5 avril 2021

Par une nuit noire.

Elle m’accompagnait depuis toujours. Muette, silencieuse. Intangible. Elle fut mon alter-égo, ma silhouette, mon image. Elle était là, sans faillir. Il n’y eut que dans les plus noirs endroits qu’elle me fit défaut. C’était fort dommage, au demeurant, car c’était dans ces moments-là que je ressentais le plus grand besoin d’être accompagnée. Si elle choisissait le plus souvent de me suivre, il lui arrivait parfois de me précéder, mais d’un rien. Elle dansait sur le sol au rythme de mes pas, au gré de la lumière.

Parfois, elle apparaissait sur un mur, difforme. Elle se dédoublait, me multipliait. Longtemps je l’ignorai, elle était là, existant sans existence propre, impalpable. Lors de nuits noires, elle arriva à me surprendre quelquefois, réapparaissant en même temps qu’une lueur, rendant l’obscurité plus sombre encore là où elle se tenait. Un frisson me parcourait, je marchai plus vite alors, écoutant le bruit de mes pas, priant pour n’en percevoir d’autres.

Depuis quelques temps, j’avais cru apercevoir une velléité d’indépendance chez elle. Cru, le terme me semble bien fort. À peine un sentiment fugace, aussi vite oublié qu’il était apparu.
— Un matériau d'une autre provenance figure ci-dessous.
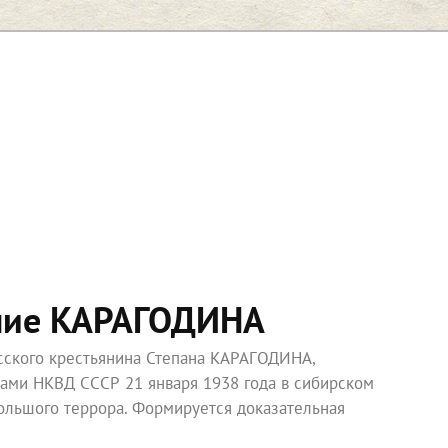
ние КАРАГОДИНА
усского крестьянина Степана КАРАГОДИНА,
ками НКВД СССР 21 января 1938 года в сибирском
ольшого террора. Формируется доказательная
À la vérité, je ne pris pas plus garde à elle et ses comportements étranges que je n’en avais cure depuis ma naissance. Aux ombres chinoises, elle avait toute mon attention. Quand le soleil la déformait et que les pérégrinations hasardeuses de mes yeux les posaient sur elle, j’esquissais un rien de sourire. En dedans. Et encore.

À proprement parler, je n’en eus jamais rien à carrer. Soyons francs. Qu’elle commençât à avoir ses mouvements propres ne m’inquiétait guère, pour peu que je le susse. Aussi, ce soir, quand elle apparut en travers de mon chemin, j’étais persuadée qu’il s’agissait d’une autre personne. Après un léger sursaut, je hâtai le pas dans le but de passer devant, marmonnai un bonsoir, les yeux baissés, n’entendis pas de réponse et choisis de ne pas m’attarder.

L’oreille aux aguets, j’osai un regard devant moi et m’arrêtai net. Elle était là. Encore. Cette noire silhouette. Je compris ma méprise et ne retins pas un rire nerveux. Sec. Quelle honte. Par une nuit sombre, j’avais eu peur de mon ombre, telle une enfant. Ridicule. Je l’observai, immobile tandis que je tentai de calmer les battements de mon cœur. J’avais beau savoir que ma peur était totalement irrationnelle, je n’arrivai pas à m’en départir.

Je compris que quelque chose n’allait pas quand elle se mit à se mouvoir. Elle se déplaçait vers moi, silencieuse. Que m’arrivait-il ce soir ? Une faiblesse me prit, mollit mes jambes, je tenais debout de justesse, l’ombre m’approchait de plus en plus. Il ne s’agissait pas d’un agresseur, d’un fantôme ou de je ne sais quelle apparition. Je le savais, cette ombre était mon ombre. La mienne. Celle qui m’accompagnait depuis toujours. Nul doute possible.

Alors qu’elle s’approchait encore, je distinguai ses traits. Mes traits. En négatif. J’étais tétanisée. Ce qui se passait était tellement dénué de sens que mon esprit n’arrivait pas à le rejeter. Tellement fou que ça ne pouvait qu’être vrai. Elle se colla à moi, froide, intense, elle s’incrusta en moi, glissa dans mes veines, ma chair, gela mes artères, arrêta mon cœur. Je l’entendis enfin lorsqu’elle atteignit ma conscience. Son souffle à mon oreille, mon souffle me susurra quelques mots. « C’est mon tour. Tu as eu ta chance. »

Quand je repris conscience, j’avais perdu mon ombre. Je ne fus plus jamais la même. Rien qu’une ombre. Mon ombre.